Agnico-Eagle Agrees to Assign Debt to Stornoway for Shares

01/30/2007

Stornoway Diamond Corporation (the "Company") announces that it and Agnico-Eagle Mines Limited ("Agnico") have entered into an agreement (the "Agreement") under which the Company has agreed to issue shares to Agnico in exchange for the assignment of a promissory note evidencing funds owed to Agnico by the Company's wholly-owned subsidiary, Contact Diamond Corporation ("Contact"). The Company completed its acquisition of Contact on January 17, 2007.

The Agreement, which is subject to the approval of the Toronto Stock Exchange, requires Agnico to assign the promissory note and all indebtedness evidenced thereby to the Company in exchange for 3,207,861 common shares of the Company. As at the effective date of the Agreement, principal and interest totaling $4,009,825.87 were due under the promissory note. The shares to be issued to Agnico will be issued at a deemed value of $1.25 per Stornoway share, and are to be distributed pursuant to an exemption from applicable securities laws; accordingly, the shares will be subject to a 4-month hold period. Upon this transaction, Agnico-Eagle will hold 25,805,692 shares of Stornoway, or 14.8% of the issued and outstanding equity. Given the simplicity of the transaction, that the shares are being issued at a premium to market and the transaction size relative to the Company, the Company considers it reasonable to close the transaction promptly after receipt of conditional acceptance from the Toronto Stock Exchange.

Eira Thomas, President and CEO of Stornoway, commented "We are very pleased that Agnico-Eagle has agreed to increase their investment in Stornoway by way of the exchange of the promissory note, and view this development as a strong endorsement of the growth strategy of the company".

On January 16th 2007 Stornoway announced the completion of the amalgamation of a wholly owned subsidiary with Ashton Mining of Canada, following a special general meeting of Ashton shareholders held on January 15th, 2007. On January 19th 2007 Stornoway further announced the completion of a compulsory acquisition of the outstanding shares of Contact Diamond Corporation. The successful completion of these transactions now allows Stornoway the opportunity to advance Canada's leading portfolio of diamond exploration and development assets.

About Stornoway

Stornoway Diamond Corporation is one of Canada's leading diamond exploration and development companies. The Company and its affiliates have been responsible for discovering over 150 kimberlites and six new Canadian diamond districts. Stornoway's management and technical team has a proven track record in wealth creation for shareholders and direct operating experience in each segment of the diamond "pipeline" from exploration to marketing.
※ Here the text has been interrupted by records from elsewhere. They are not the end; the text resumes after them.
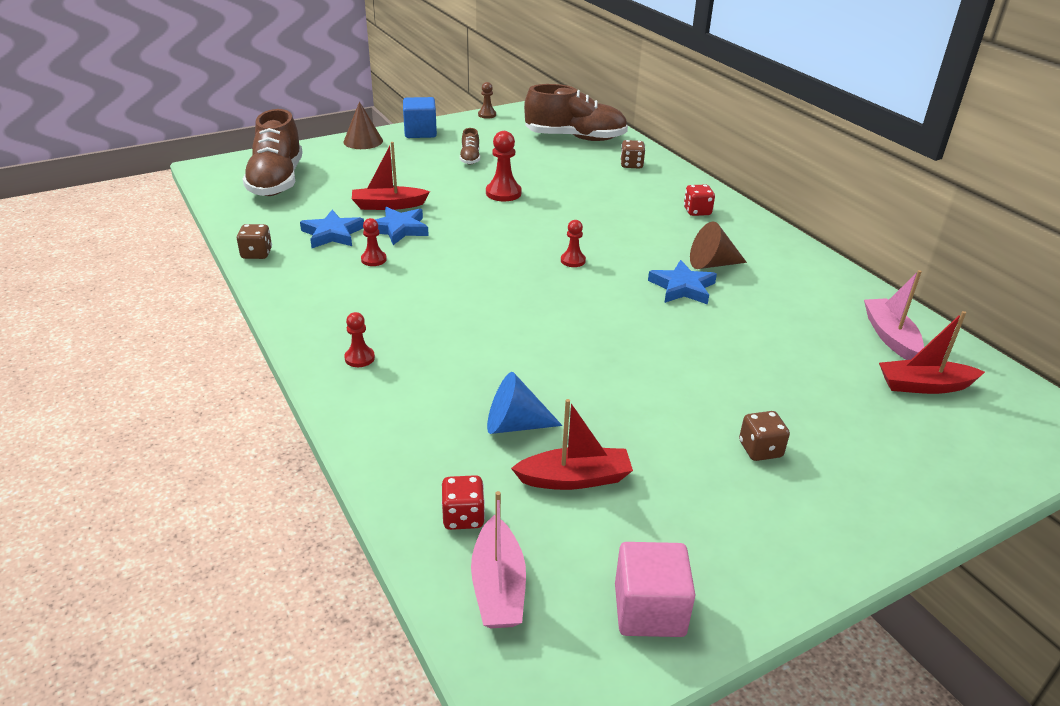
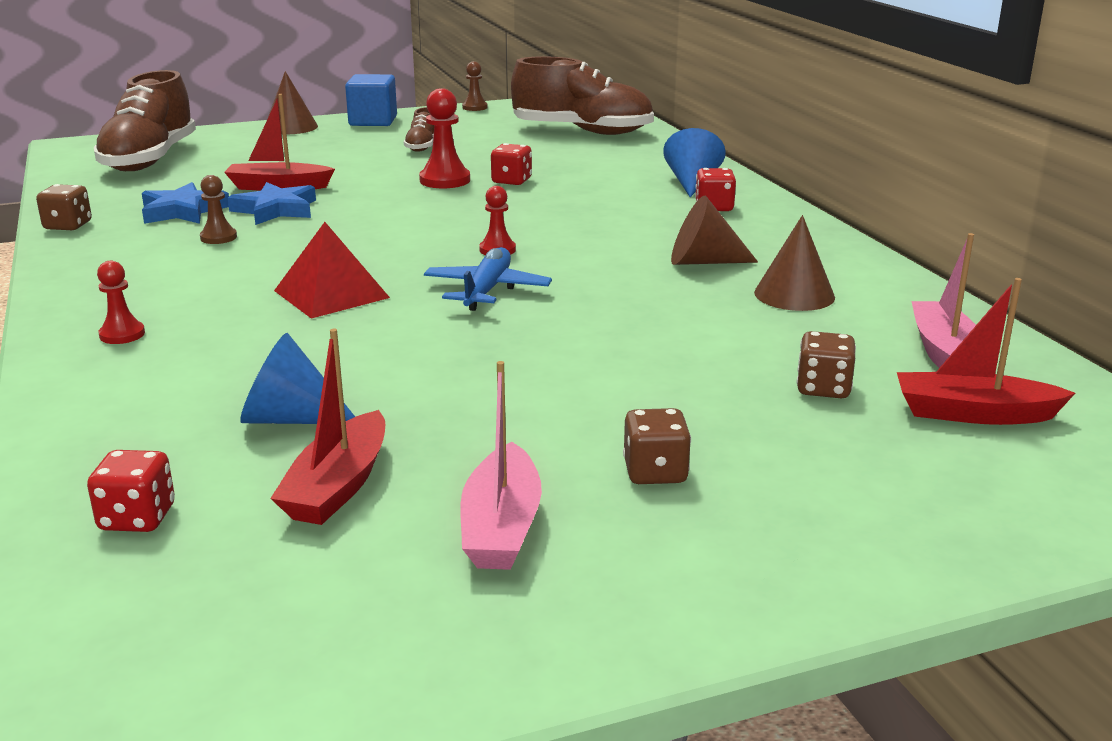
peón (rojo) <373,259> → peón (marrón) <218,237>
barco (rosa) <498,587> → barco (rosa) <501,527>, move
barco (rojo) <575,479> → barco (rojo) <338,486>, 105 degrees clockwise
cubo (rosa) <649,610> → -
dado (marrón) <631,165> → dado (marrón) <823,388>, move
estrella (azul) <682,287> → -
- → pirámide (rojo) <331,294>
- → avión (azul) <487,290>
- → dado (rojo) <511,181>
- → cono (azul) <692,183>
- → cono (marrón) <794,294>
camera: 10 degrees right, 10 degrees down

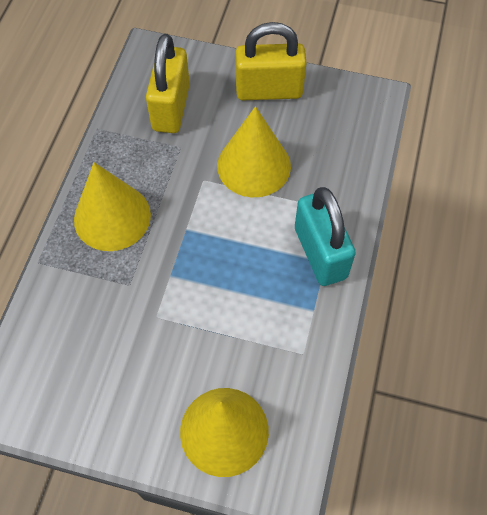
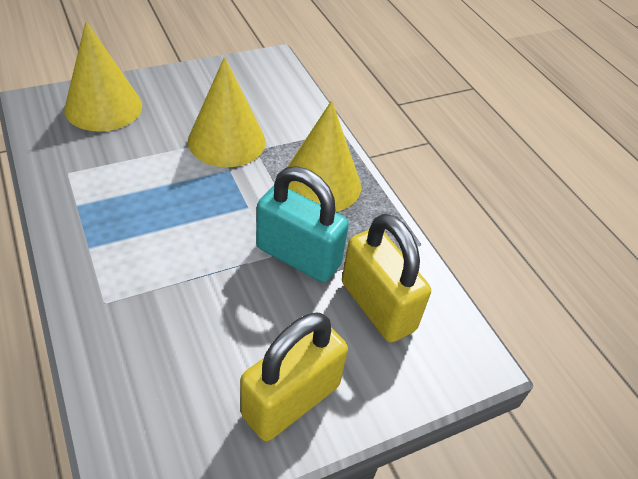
cono (amarillo) <254,165> → cono (amarillo) <226,141>, move
candado (turquesa) <320,253> → candado (turquesa) <298,256>, move
camera: 135 degrees right, 15 degrees down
In Quebec, Stornoway has a 50% interest in the Renard Diamond Project through its 100% owned subsidiary Ashton Mining of Canada Ltd. Renard is currently undergoing a 10,000 tonne bulk sample ahead on an expected pre-feasibility study in 2007-2008. Elsewhere, Stornoway has advanced stage diamond exploration projects in Nunavut, Alberta and Ontario and exposure to over 20 million acres of prospective diamond properties across Canada and in Botswana.

On behalf of the Board
STORNOWAY DIAMOND CORPORATION
/s/ "Eira Thomas"
Eira Thomas

For further information, please contact Nick Thomas at 604-331-2259 or (888) 338-2200
** Website: www.stornowaydiamonds.com Email: info@stornowaydiamonds.com **

This news release may contain forward looking statements, being statements which are not historical facts, including, without limitation, statements regarding potential mineralization, exploration results, resource or reserve estimates, anticipated production or results, sales, revenues, costs, "best-efforts" financings or discussions of future plans and objectives. There can be no assurance that such statements will prove accurate. Such statements are necessarily based upon a number of estimates and assumptions that are subject to numerous risks and uncertainties that could cause actual results and future events to differ materially from those anticipated or projected. Important factors that could cause actual results to differ materially from the Company's expectations are in Company documents filed from time to time with the Toronto Stock Exchange and provincial securities regulators, most of which are available at www.sedar.com. The Company disclaims any intention or obligation to revise or update such statements.